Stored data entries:
· · · ·

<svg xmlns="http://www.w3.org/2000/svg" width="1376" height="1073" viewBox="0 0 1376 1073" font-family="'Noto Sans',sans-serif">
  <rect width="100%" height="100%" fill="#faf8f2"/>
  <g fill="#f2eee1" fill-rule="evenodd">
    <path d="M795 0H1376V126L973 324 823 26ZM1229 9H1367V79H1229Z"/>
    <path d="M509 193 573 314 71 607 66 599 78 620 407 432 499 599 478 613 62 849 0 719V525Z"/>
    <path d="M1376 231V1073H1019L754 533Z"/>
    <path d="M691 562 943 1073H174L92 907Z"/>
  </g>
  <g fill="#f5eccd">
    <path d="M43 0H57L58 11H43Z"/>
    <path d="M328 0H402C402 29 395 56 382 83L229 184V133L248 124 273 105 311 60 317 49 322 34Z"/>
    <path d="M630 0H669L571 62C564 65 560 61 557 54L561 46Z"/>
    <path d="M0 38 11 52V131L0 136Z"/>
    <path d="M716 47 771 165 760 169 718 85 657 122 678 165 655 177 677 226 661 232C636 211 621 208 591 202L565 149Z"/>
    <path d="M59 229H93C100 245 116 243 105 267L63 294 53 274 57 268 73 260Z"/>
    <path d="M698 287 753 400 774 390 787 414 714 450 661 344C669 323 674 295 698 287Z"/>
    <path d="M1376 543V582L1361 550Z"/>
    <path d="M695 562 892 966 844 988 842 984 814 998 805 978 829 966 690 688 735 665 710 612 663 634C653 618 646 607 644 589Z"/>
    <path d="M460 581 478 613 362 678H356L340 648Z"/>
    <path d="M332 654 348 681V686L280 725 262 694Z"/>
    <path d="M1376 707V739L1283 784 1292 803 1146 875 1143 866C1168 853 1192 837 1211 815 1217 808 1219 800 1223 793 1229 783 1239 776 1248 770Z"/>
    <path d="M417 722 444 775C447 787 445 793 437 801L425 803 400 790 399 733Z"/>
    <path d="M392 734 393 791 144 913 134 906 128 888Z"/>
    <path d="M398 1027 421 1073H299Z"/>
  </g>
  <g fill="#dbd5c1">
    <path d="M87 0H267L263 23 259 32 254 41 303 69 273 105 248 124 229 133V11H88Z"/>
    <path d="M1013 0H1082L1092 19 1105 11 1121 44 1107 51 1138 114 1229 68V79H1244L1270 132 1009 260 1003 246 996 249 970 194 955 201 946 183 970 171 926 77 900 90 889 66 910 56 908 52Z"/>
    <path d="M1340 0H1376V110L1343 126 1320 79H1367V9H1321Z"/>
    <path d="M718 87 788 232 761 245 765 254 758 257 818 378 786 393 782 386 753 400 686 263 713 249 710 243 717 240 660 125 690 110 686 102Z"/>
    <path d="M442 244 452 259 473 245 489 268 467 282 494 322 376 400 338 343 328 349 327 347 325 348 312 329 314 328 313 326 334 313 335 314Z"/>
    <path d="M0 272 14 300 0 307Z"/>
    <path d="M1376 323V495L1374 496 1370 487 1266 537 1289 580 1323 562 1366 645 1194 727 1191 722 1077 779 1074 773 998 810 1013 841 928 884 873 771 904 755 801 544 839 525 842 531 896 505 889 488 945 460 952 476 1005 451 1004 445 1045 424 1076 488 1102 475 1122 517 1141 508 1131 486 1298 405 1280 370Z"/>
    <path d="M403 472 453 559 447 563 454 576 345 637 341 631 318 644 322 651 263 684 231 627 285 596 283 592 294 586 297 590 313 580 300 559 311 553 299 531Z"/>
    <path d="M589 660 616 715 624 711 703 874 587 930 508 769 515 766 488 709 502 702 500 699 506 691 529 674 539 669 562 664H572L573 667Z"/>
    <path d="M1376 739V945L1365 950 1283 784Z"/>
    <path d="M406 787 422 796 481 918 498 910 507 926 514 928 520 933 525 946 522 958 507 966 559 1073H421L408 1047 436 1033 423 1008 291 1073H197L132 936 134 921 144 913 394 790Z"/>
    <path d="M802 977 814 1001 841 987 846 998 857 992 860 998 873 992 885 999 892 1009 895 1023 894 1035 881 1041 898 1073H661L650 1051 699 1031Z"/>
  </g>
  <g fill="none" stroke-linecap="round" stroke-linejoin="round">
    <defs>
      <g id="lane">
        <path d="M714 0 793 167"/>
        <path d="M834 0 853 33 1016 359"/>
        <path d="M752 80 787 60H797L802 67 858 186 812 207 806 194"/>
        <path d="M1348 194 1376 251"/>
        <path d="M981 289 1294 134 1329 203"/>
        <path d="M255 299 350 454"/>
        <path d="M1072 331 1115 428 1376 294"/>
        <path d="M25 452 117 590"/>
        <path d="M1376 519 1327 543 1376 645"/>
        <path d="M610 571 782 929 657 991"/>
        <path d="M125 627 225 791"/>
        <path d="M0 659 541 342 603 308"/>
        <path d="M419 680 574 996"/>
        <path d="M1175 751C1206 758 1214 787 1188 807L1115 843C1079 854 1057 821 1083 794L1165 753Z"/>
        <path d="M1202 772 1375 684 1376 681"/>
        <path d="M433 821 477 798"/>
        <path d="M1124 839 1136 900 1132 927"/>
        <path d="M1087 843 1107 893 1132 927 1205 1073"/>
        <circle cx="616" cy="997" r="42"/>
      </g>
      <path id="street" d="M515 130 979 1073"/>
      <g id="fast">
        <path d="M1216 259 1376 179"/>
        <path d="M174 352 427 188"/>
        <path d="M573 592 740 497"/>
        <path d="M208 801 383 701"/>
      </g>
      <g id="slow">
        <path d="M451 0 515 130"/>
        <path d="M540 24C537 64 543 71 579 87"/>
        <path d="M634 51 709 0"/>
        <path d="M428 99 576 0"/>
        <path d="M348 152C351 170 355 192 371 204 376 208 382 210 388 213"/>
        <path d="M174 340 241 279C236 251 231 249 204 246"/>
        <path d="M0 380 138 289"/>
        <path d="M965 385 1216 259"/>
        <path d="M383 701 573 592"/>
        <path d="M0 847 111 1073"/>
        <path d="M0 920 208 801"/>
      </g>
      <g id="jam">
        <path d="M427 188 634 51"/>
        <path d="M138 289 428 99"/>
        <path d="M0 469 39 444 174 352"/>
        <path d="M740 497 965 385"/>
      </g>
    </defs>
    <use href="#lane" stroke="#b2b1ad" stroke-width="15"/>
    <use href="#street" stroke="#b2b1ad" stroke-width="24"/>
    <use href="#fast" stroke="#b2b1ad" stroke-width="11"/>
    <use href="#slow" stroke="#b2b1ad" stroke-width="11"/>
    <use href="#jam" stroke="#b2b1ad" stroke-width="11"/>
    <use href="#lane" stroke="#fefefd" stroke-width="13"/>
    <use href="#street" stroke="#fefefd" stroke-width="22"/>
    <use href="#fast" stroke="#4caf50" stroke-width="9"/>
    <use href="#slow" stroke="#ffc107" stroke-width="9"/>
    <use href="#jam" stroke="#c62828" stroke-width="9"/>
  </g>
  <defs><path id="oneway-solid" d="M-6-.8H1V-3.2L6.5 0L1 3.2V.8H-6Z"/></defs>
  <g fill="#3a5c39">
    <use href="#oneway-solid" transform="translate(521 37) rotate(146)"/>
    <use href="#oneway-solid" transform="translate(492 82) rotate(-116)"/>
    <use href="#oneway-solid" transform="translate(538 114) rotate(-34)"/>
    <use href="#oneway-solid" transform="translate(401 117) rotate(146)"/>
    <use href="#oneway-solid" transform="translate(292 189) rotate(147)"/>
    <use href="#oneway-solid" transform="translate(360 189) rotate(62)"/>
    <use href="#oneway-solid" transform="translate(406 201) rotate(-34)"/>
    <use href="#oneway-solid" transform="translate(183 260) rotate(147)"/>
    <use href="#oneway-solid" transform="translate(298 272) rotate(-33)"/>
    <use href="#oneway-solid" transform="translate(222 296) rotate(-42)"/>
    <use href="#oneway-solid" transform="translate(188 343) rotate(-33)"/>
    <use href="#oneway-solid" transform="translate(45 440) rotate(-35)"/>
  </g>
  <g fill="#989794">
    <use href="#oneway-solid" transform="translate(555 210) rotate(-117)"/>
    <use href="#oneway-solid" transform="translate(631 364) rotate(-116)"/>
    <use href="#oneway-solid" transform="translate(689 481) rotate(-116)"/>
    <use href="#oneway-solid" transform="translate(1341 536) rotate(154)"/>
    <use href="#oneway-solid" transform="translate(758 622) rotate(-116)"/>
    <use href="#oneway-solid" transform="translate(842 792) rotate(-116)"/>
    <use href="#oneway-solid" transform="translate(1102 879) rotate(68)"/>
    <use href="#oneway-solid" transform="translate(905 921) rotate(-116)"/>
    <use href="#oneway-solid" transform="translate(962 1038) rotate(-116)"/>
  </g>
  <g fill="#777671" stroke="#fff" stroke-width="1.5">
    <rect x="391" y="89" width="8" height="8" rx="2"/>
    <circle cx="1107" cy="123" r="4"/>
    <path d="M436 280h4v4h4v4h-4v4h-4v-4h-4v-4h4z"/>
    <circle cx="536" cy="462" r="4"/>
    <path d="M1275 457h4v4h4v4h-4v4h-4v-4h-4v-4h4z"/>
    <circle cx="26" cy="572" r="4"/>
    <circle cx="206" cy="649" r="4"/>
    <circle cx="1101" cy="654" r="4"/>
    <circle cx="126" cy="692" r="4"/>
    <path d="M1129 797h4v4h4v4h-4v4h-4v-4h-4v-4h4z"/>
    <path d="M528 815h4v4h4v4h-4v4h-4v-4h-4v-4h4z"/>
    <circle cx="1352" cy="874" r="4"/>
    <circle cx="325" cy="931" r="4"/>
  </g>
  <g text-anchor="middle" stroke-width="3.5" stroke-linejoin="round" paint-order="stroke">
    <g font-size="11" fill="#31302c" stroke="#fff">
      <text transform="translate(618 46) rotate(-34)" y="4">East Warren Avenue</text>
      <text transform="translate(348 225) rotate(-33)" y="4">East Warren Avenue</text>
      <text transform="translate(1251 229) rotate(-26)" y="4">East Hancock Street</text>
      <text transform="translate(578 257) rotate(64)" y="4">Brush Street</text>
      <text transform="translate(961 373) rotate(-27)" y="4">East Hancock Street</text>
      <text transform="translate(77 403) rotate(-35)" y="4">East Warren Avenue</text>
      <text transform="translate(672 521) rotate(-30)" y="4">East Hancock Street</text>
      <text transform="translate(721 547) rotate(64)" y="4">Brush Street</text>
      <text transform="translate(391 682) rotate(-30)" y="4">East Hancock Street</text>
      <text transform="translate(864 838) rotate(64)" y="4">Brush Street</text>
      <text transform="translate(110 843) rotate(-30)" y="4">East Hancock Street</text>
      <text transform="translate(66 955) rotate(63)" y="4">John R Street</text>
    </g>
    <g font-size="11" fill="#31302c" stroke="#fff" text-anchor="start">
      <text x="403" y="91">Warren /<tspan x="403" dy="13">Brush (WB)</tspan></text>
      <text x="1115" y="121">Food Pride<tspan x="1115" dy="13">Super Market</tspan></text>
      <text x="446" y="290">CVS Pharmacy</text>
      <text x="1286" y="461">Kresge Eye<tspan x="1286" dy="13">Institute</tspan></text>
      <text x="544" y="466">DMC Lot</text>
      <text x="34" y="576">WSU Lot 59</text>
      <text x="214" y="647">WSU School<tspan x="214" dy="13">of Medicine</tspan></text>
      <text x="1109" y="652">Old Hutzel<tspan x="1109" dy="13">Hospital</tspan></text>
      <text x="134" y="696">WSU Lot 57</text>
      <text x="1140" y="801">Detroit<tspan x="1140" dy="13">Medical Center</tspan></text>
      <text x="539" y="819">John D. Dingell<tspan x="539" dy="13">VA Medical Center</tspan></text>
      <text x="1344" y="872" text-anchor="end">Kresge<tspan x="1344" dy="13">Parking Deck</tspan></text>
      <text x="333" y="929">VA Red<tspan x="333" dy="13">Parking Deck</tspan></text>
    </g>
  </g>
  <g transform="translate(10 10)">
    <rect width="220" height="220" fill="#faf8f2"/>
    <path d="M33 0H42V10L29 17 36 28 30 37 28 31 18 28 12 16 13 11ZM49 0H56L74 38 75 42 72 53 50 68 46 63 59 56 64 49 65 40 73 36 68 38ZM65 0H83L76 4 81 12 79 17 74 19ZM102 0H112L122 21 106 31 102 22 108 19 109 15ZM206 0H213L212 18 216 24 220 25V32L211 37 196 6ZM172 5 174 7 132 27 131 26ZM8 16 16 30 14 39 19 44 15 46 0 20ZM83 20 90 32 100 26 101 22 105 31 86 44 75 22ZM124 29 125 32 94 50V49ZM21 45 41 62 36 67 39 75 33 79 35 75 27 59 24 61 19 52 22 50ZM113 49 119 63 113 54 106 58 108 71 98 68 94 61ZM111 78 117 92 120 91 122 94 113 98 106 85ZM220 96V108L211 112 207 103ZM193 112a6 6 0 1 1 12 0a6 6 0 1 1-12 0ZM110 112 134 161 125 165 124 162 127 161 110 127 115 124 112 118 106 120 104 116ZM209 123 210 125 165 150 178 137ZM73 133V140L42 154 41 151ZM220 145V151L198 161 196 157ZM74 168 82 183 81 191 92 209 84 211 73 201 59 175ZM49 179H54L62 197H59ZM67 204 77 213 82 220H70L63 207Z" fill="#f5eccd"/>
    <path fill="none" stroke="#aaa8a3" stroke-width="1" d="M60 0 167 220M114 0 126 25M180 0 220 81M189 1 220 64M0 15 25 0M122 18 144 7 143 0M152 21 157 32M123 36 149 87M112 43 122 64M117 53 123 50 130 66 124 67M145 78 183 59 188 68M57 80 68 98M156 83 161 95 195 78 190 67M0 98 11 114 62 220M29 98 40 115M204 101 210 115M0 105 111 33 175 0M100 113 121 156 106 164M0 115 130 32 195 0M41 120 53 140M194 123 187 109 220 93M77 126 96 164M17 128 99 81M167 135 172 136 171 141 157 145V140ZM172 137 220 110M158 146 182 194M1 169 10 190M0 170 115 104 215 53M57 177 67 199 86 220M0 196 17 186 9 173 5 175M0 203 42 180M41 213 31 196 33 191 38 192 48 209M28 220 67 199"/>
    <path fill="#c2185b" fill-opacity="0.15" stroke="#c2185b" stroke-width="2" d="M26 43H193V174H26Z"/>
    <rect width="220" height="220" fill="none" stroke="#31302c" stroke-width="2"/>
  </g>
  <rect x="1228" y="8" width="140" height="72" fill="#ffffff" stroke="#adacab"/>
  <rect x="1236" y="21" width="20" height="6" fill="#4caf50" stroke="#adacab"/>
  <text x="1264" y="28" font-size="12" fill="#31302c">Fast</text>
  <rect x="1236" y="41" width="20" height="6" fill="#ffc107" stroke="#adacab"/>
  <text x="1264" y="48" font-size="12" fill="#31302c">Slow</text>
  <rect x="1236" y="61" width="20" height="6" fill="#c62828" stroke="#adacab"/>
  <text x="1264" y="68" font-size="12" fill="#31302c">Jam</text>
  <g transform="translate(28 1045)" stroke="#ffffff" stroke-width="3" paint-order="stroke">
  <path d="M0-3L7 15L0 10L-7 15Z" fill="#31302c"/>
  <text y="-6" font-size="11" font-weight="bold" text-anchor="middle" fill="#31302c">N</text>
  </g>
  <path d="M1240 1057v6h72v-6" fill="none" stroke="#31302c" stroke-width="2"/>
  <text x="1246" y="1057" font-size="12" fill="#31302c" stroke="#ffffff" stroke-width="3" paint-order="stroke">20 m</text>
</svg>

· · · ·

## WORK TASK
Give the count of lines in the data above holding the word "linejoin", and nothing beyond it.

## EXPECTED ANSWER
2